MISP Feed Integration

These instructions are for connecting the PrecisionSec MISP Feed to your existing MISP Threat Sharing Platform installation. Use the following instructions to connect the feed to your MISP instance.

Attention

Credentials are required to access this data. If you have not yet received evaluation credentials, please request access.
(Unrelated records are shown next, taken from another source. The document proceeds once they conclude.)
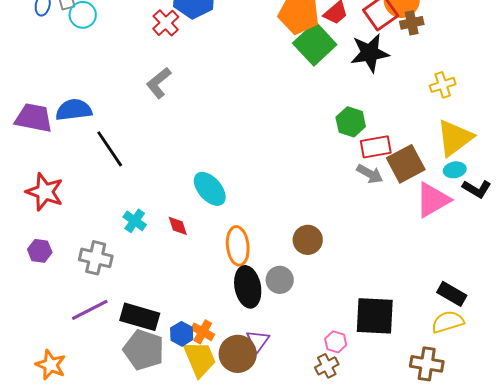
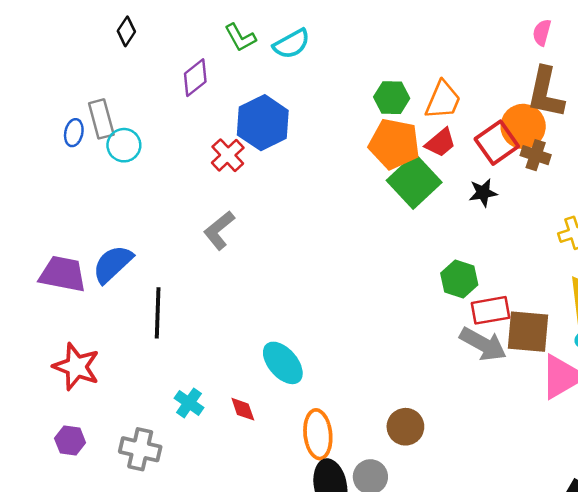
brown cross: (412, 23) -> (536, 155), turned 30
black star: (370, 53) -> (483, 193), size x0.6
blue semicircle: (74, 110) -> (113, 264), turned -36
black line: (110, 149) -> (158, 313), turned 36
brown square: (406, 164) -> (528, 332), turned 33
gray arrow: (370, 174) -> (483, 344), size x1.4

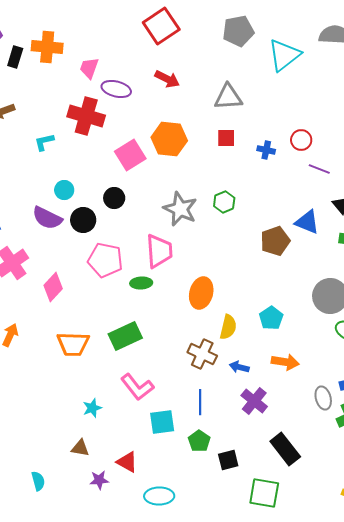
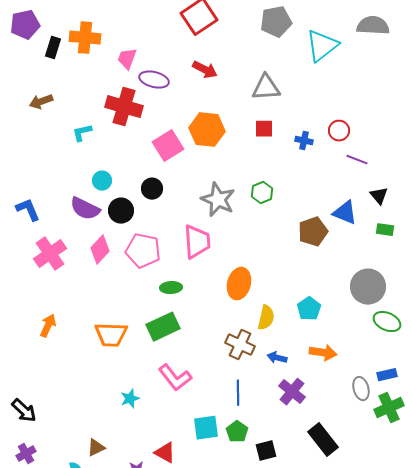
green ellipse: (141, 283) -> (171, 288), moved
pink diamond: (53, 287) -> (100, 250), moved
cyan square: (162, 422) -> (206, 428), moved
brown triangle: (80, 448) -> (96, 448), moved, turned -36

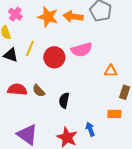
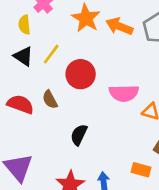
pink semicircle: (82, 50) -> (124, 93), moved
brown semicircle: (39, 91) -> (50, 99), moved

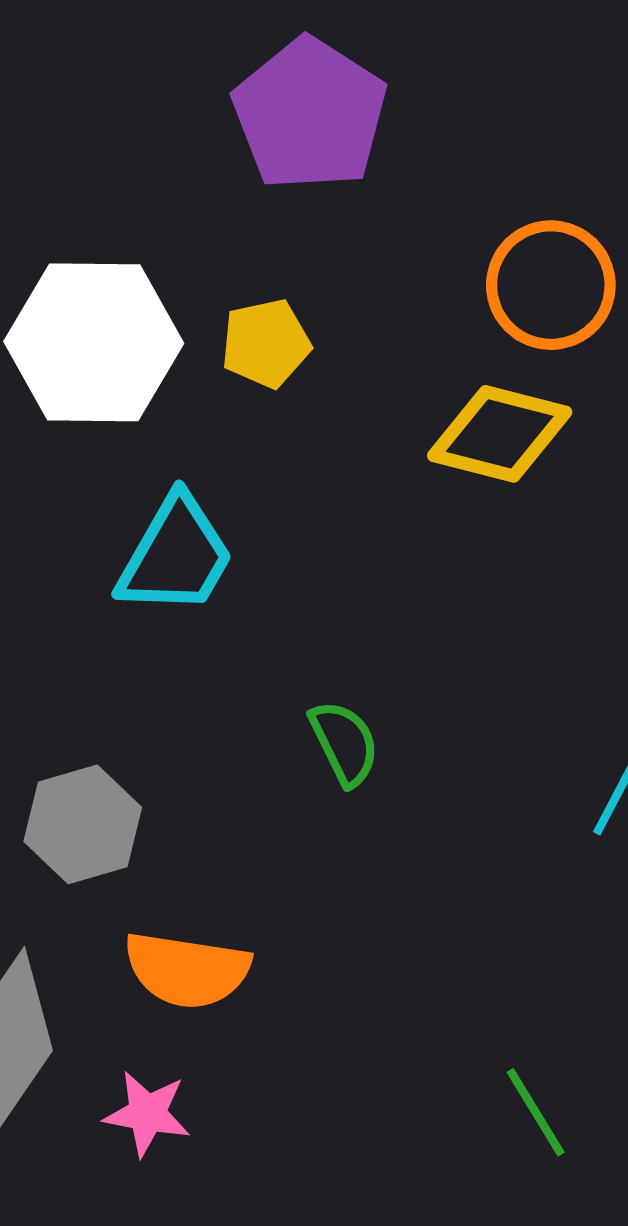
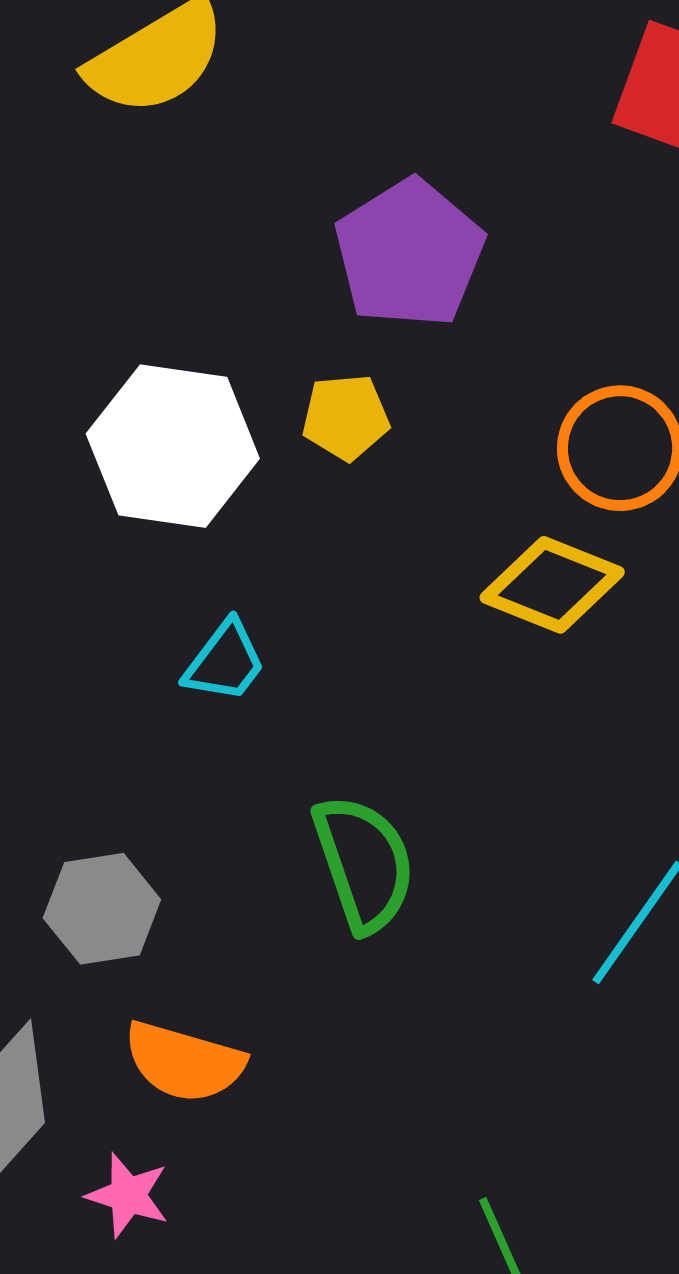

1. Log in to your MISP instance

2. Navigate to Sync Actions > List Feeds and click Add Feed in the left sidebar to reach the Add MISP Feed page

3. Click the “Enabled” check box

4. In the “Name” field type “psec Malware Intel” or a name of your choosing

5. In the “Provider” field type “PrecisionSec”

6. Leave the “Input Source” as default “Network”

7. Enter the MISP feed URL in the “Url” box: https://trial.precisionsec.com/misp/

   • Do not attempt to visit the above URL directly, you will receive a 403 Forbidden error, which is expected

8. Leave the “Source Format” as default “MISP Feed”

9. Leave the “Any headers…” text box blank

10. Click the black “Add Basic Auth” button

11. Enter the credentials you were provided in the Username and Password fields that appear

12. Click “Add basic auth header” (an Authorization: Basic header should appear in the text box above)

13. You can leave the “Distribution” and “Default Tag” fields as default or set them as appropriate to your organization

14. Click the blue “Add” button

15. You will be returned to the “Feeds” page. If you click the “Enabled Feeds” tab you should now see the feed in the list.

16. You can explore the events remotely by clicking the magnifying glass under the Actions column, or you can Fetch the feed by clicking the circle icon with the down arrow.

You should now be able to explore the feed remotely or fetch the entire feed.